**What is required:**
If a picture appears in the records, leave it out and transcribe the rest exactly.

**Household object detections:**
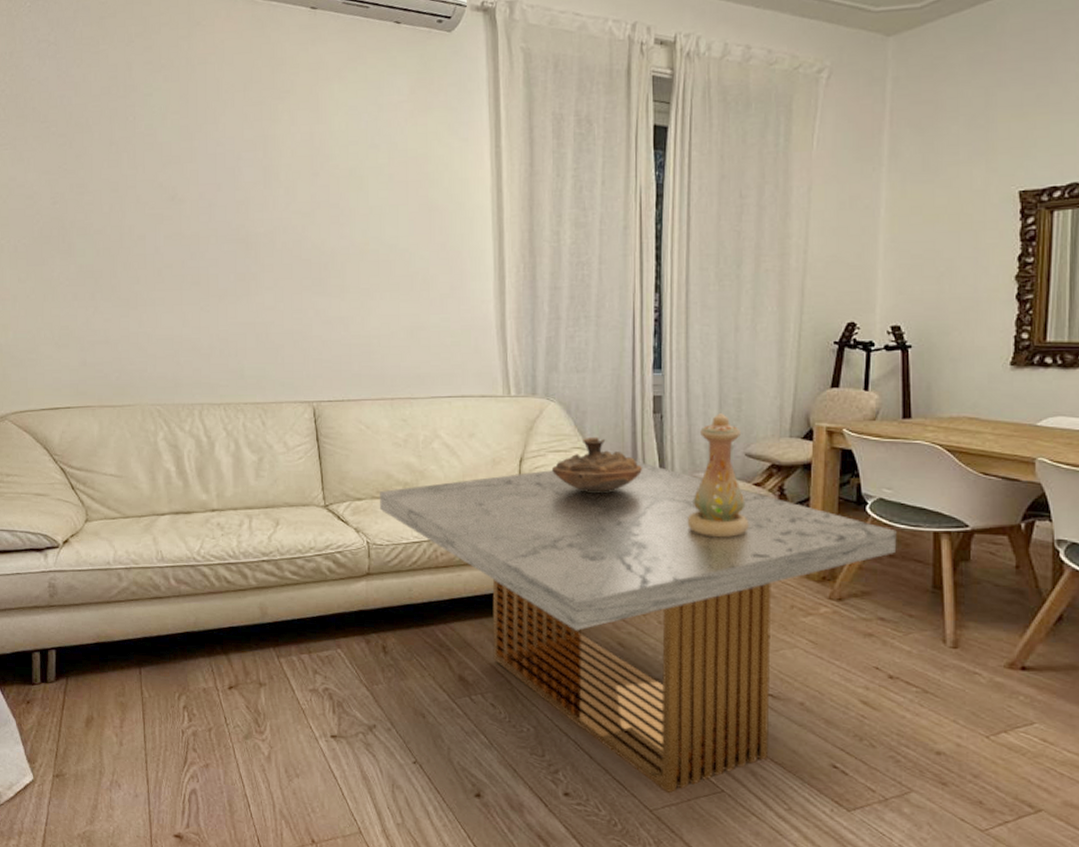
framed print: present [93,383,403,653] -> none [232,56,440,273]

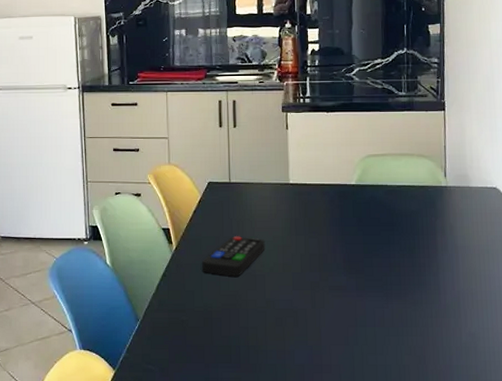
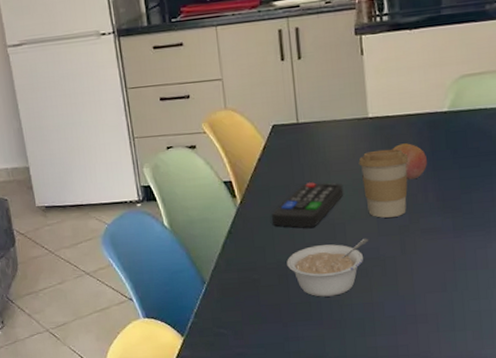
legume: none [212,290,285,342] -> present [287,238,369,297]
coffee cup: none [279,212,322,273] -> present [358,149,409,218]
fruit: none [308,209,337,241] -> present [392,143,427,180]

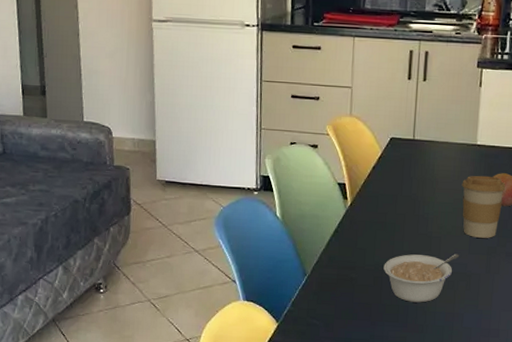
remote control: present [271,181,344,228] -> none [376,195,445,237]

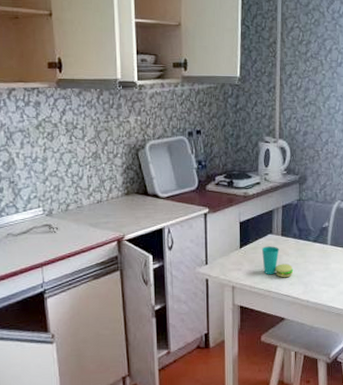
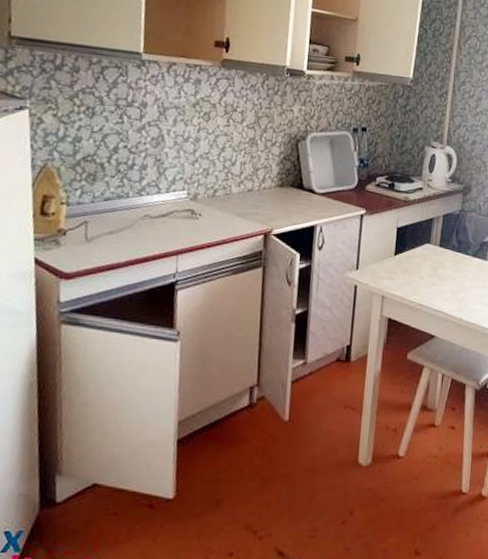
cup: present [262,246,294,278] -> none [417,256,449,292]

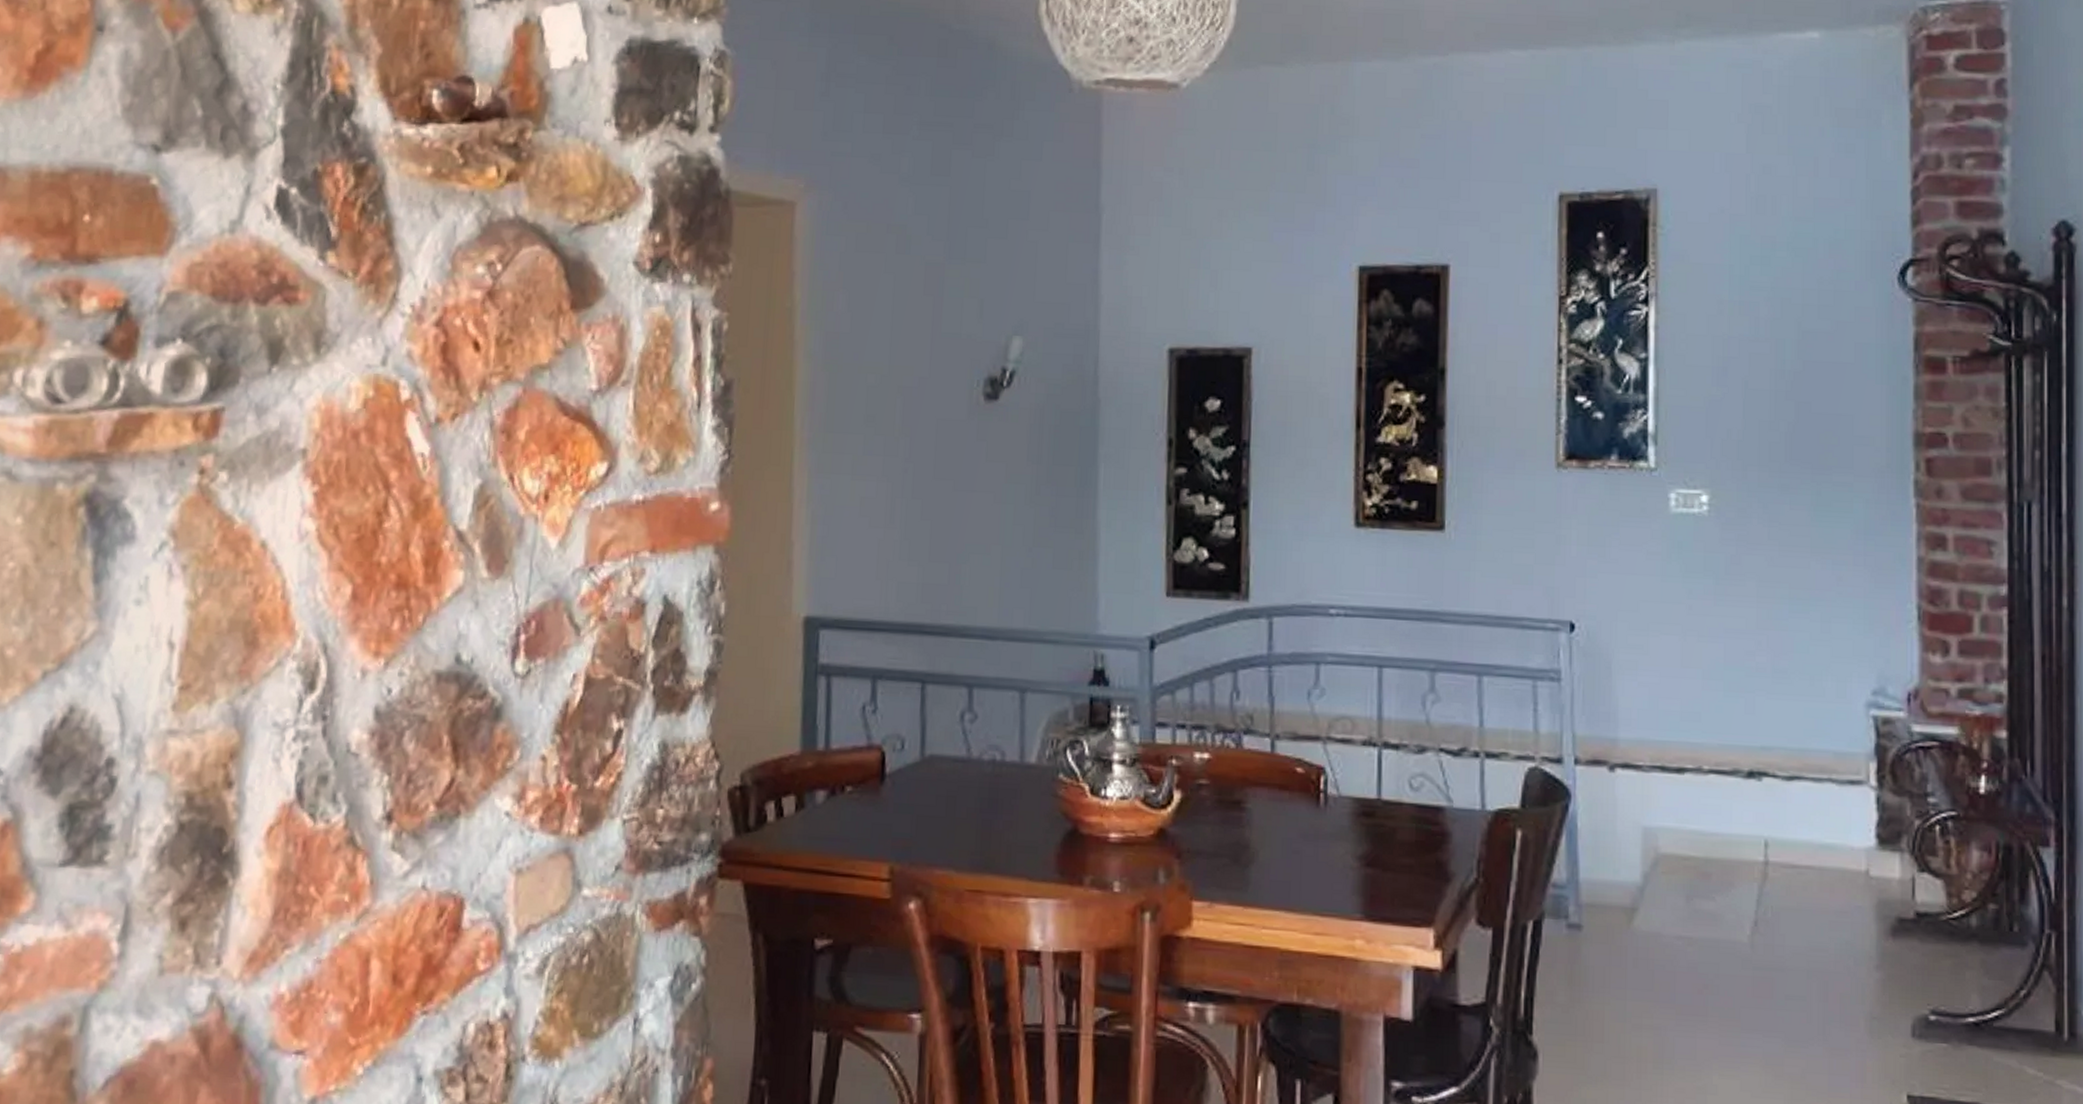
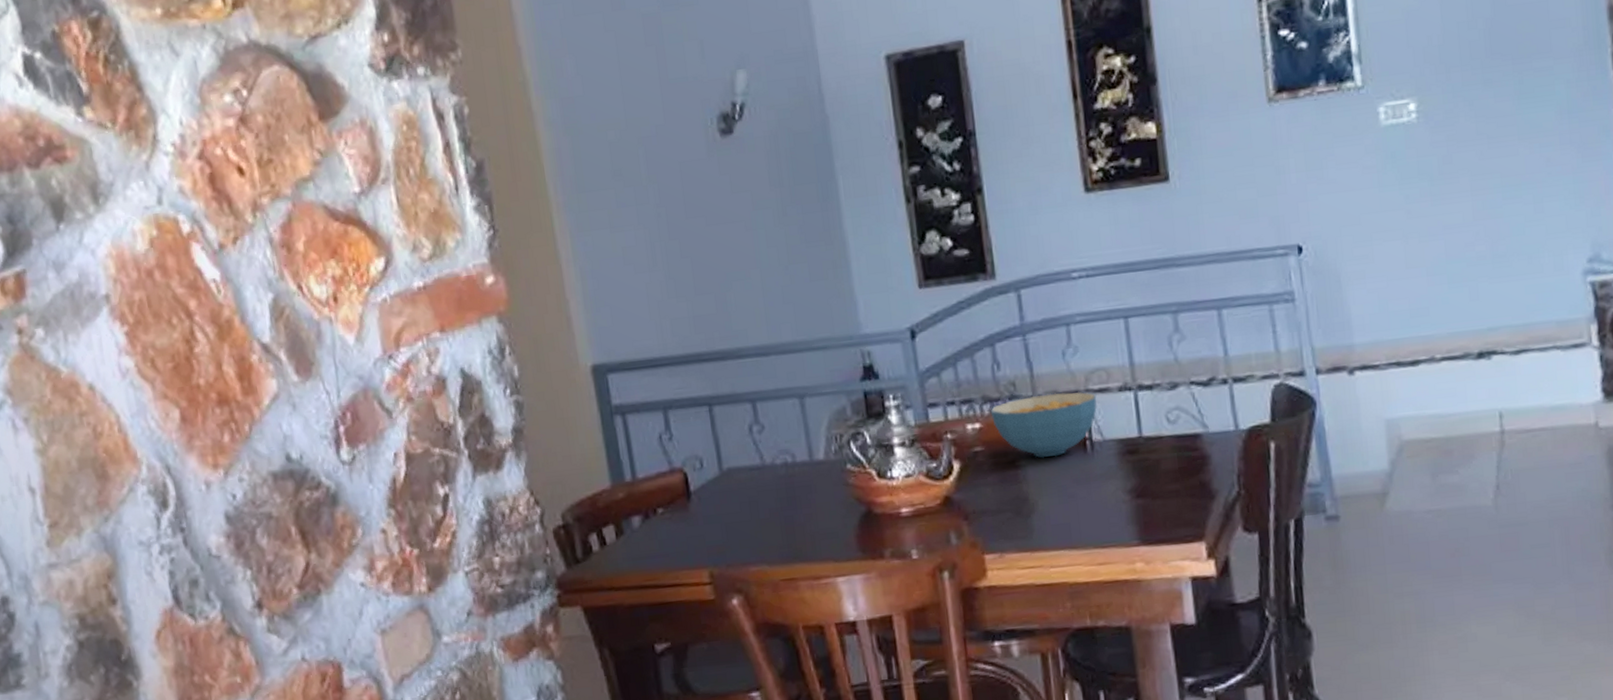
cereal bowl: none [1222,734,1338,805] -> present [990,391,1097,458]

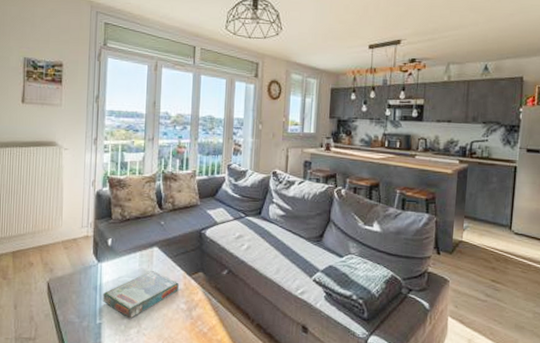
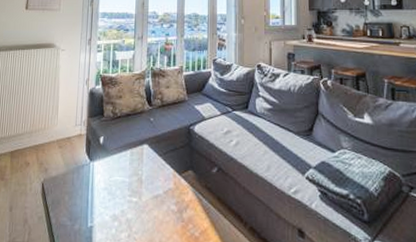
board game: present [103,271,179,319] -> none [94,170,169,222]

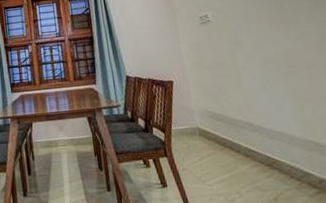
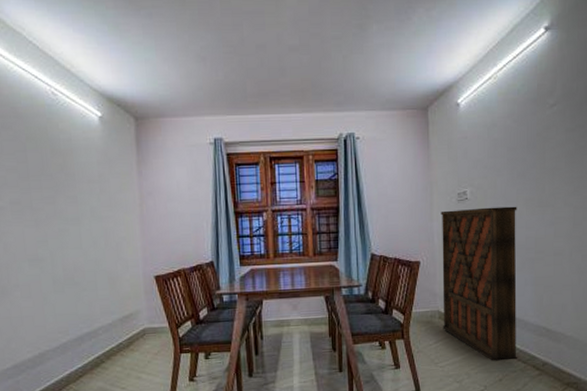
storage cabinet: none [186,24,291,179] -> present [441,206,518,361]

**Answer box:**
framed print: present [93,383,403,653] -> none [232,56,440,273]

legume: none [212,290,285,342] -> present [287,238,369,297]
coffee cup: none [279,212,322,273] -> present [358,149,409,218]
fruit: none [308,209,337,241] -> present [392,143,427,180]

remote control: present [271,181,344,228] -> none [376,195,445,237]

cup: present [262,246,294,278] -> none [417,256,449,292]

cereal bowl: none [1222,734,1338,805] -> present [990,391,1097,458]

board game: present [103,271,179,319] -> none [94,170,169,222]

storage cabinet: none [186,24,291,179] -> present [441,206,518,361]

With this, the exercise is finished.